■ Supplied passage:
= = = = = = =

End Further Info End Preamble Start Supplemental Information


I. Background

On October 26, 2015, EPA revised the ozone NAAQS from 0.075 parts per million (ppm) to 0.070 ppm,[1] and subsequently designated the Baltimore, MD, Philadelphia-Wilmington-Atlantic City, PA-NJ-MD-DE, and Washington, DC-MD-VA areas as Marginal Nonattainment for the 2015 ozone NAAQS on June 4, 2018.[2] These areas include the following Maryland counties: Anne Arundel, Baltimore, Baltimore City, Carroll, Harford, Howard, Cecil, Calvert, Charles, Frederick, Montgomery, and Prince George's counties.[3] Section 182 of the CAA identifies plan submissions and requirements for ozone nonattainment areas. Specifically, section 182(a)(3)(B) requires that states develop and submit rules which establish annual reporting requirements for certain stationary sources. Sources that are within marginal (or worse) ozone nonattainment areas must annually report the actual emissions of nitrogen oxides (NOX) and volatile organic compounds (VOC) to the state. However, states may waive reporting requirements for sources that emit under 25 tpy of NOX and VOC if the state provides an inventory of emissions from such class or category of sources. See CAA section 182(a)(3)(B)(ii).

Additionally, Maryland is located in the ozone transport region (OTR) Start Printed Page 32007established by Congress in section 184 of the CAA. Pursuant to section 184(b)(2), any stationary source that emits or has the potential to emit at least 50 tons per year (tpy) of VOC shall be considered a major stationary source and subject to the requirements which would be applicable to major stationary sources if the area were classified as a moderate nonattainment area. See CAA section 184. Thus, states within the OTR are subject to certain plan requirements in CAA section 182(b) applicable to moderate nonattainment areas. Also, section 182(f)(1) of the CAA requires that the plan provisions required for major stationary sources of VOC also apply to major stationary sources of NOX for states with moderate (or worse) ozone nonattainment areas. A major stationary source of NOX is defined as a stationary facility or source of air pollutants which directly emits or has the potential to emit 100 tpy or more of NOX. See CAA section 302(j). Because Maryland is in the OTR, stationary sources located in attainment areas in Maryland and which emit above 50 tpy of VOC or 100 tpy of NOX are considered major sources and also subject to the requirements of major stationary sources in moderate (or worse) nonattainment areas, including the emissions statement submission required by CAA section 182(a)(3)(B). See CAA sections 182(f) and 184(b)(2).

On July 6, 2020, the State of Maryland, through the Maryland Department of the Environment (MDE), submitted a SIP revision to satisfy the emissions statement requirement of CAA section 182(a)(3)(B) for the 2015 ozone NAAQS.

= = = = = = =

■ Stated goal A: Pull out every line of the records that contains the word "picture", matching its case exactly.
The records have nothing to do with the passage on Maryland's ozone reporting rules.

= = = = = = =

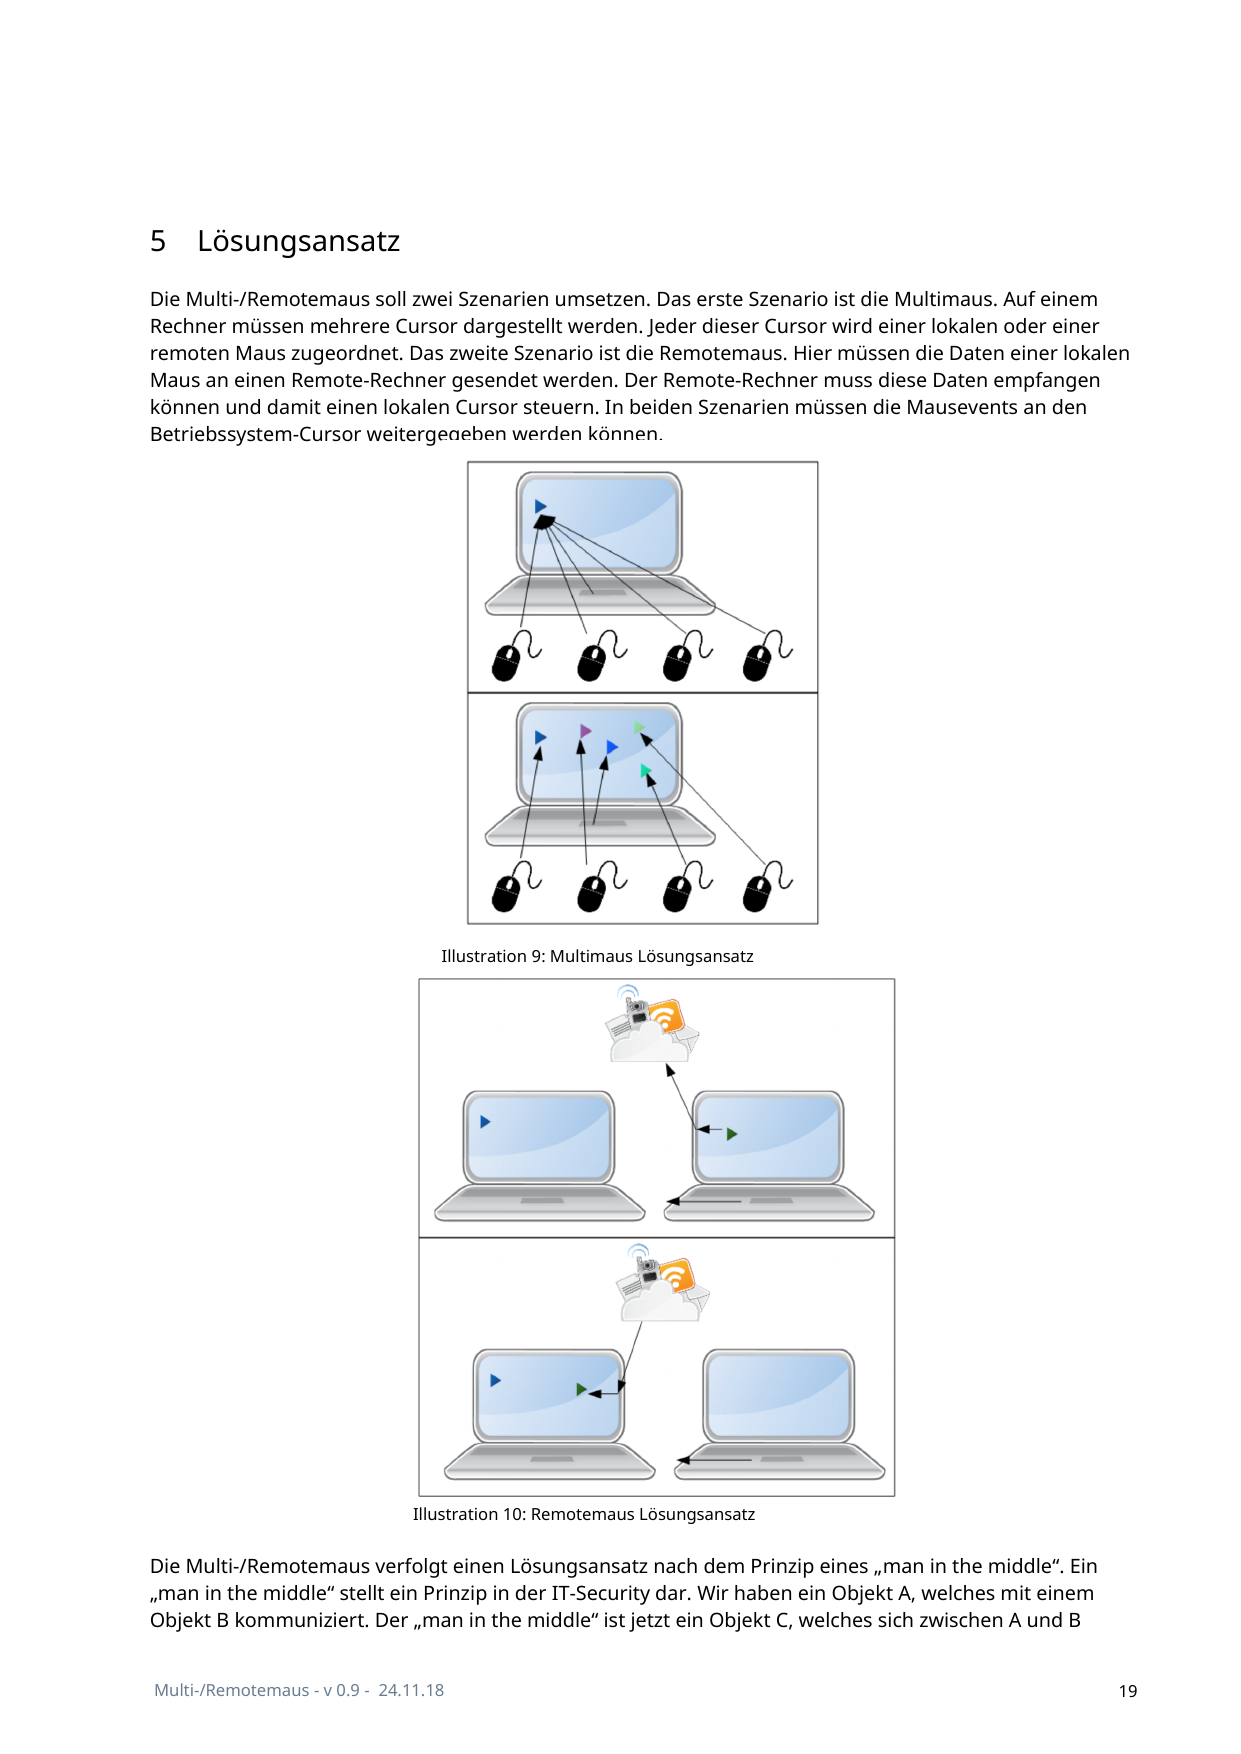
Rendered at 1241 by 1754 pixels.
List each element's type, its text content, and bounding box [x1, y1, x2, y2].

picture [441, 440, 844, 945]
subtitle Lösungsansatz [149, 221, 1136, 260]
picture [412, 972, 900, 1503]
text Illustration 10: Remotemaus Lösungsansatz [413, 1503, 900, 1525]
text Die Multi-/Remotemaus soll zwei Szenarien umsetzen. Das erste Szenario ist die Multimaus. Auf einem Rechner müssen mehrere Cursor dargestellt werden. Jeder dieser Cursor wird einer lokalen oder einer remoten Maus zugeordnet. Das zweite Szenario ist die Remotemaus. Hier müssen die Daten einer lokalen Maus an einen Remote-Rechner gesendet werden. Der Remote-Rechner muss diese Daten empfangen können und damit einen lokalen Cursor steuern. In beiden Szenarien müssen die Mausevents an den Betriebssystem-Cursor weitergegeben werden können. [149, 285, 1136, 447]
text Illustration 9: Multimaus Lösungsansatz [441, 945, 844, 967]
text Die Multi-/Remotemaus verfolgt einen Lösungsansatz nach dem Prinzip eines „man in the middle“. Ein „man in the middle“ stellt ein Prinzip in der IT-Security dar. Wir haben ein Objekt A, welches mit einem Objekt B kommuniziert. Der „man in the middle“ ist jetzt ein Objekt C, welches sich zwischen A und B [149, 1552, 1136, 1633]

= = = = = = =

■ Stated goal B: From the passage on Maryland's ozone reporting rules, transcribe the part that opens with the words containing "On July 6, 2020, the" and closes with "2015 ozone NAAQS.".

■ Response A:
picture [441, 440, 844, 945]
picture [412, 972, 900, 1503]

■ Response B:
On July 6, 2020, the State of Maryland, through the Maryland Department of the Environment (MDE), submitted a SIP revision to satisfy the emissions statement requirement of CAA section 182(a)(3)(B) for the 2015 ozone NAAQS.